During one of his D.C. Schools tutoring sessions, Joe Vaughan (COL ’08) and his two students were writing a letter to the Vice Principal demanding a re-match of a faculty vs. student soccer game in which the students lost. Forgetting the Vice Principal name, the students started the letter with “Dear Mr. Baldie.” Vaughan quickly said that that was not a good idea. “Why? He’s bald!” one of the students said. Enjoying themselves, Vaughan and his two students launched into a lesson on how to write a formal letter, a practcal approach that integrated life skills with their usual grammar lessons.

Many tutors and teachers laud the program’s effects on their students over the course of the semester.

“For some of the students that I’ve taught, I have seen improvement with the students that have consistently stuck with the program,” Erika Pereira, an English teacher at MacFarland school said

Despite these successes, some tutors feel that their attempt to help is ineffective and have a hard time establishing meaningful relationships with their students.

“I personally don’t feel I had much of an influence,” former D.C. Schools tutor Brian Fochtman (COL ’10) said. “One of my kids eventually stopped showing up. And my other student, we would get to the material but he would pretend not to remember things from lesson to lesson.”

Fochtman also said that the tutors could have had more time with the kids and felt that most of the students who were in the program didn’t seem to want to be there for the hour and a half they were with the tutors.

“Children come with issues, so there’s not always a match,” ESL teacher Adam Blankenship said. “Some of it has to do with the personality of children and some of it has to do with the maturity of tutors. Some of the ways they react depends on age and is outside the students’ power.”

Pereira said that she has seen improvement in what the D.C. Schools tutors choose to teach their students from year to year. During a tutoring session last year, she noticed that one of the tutors was teaching a student Einee Meenie Miney Moe.

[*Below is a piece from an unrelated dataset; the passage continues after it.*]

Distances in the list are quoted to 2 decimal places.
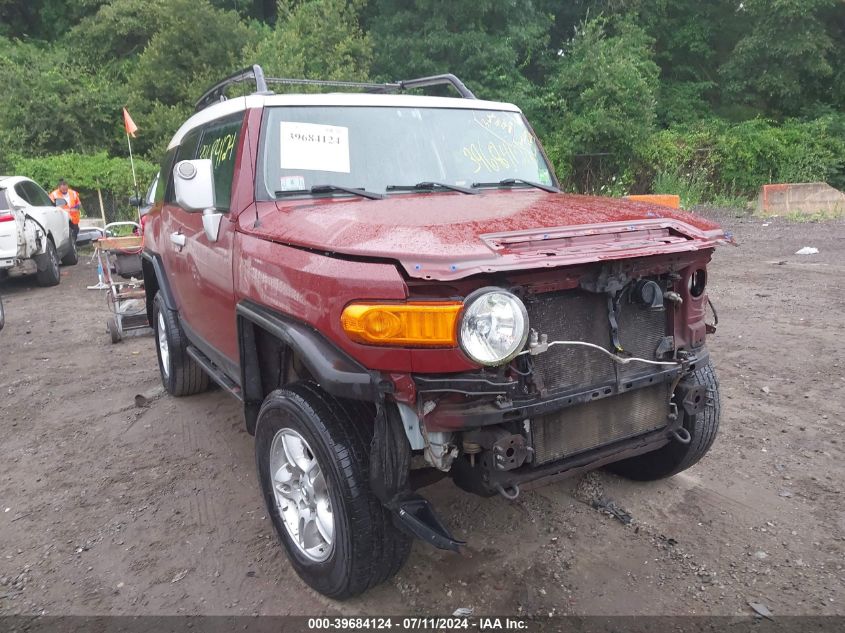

“I just didn’t see it being incorporated well,” she said. “It was just a random thing she was trying to do with the kid.”

But this year, Pereira said that GU students’ approach to tutoring has become more streamlined due to more focus on reading strategies.

However, the tutoring program is still struggling in some areas. Because No Child Left Behind designated MacFarland as a “failing school,” the school has lost most of its kids to charter schools. Last year, the program had 55 ESL students and this year, the number has decreased significantly to 33.The number of tutors has decreased as well, from 27 to 17.

“It’s hard to recruit for middle schoolers,” Libert said. “The elementary schools have a much easier time recruiting.” Libert said that because many middle adolescents are at a difficult stage, many tutors are hesitant to work with them.

“The program has been evolving and has been getting better each year,” Blankinship said. “There has been a profound effect not only in terms of literacy, but in mentoring and the connections that the students make with the college student.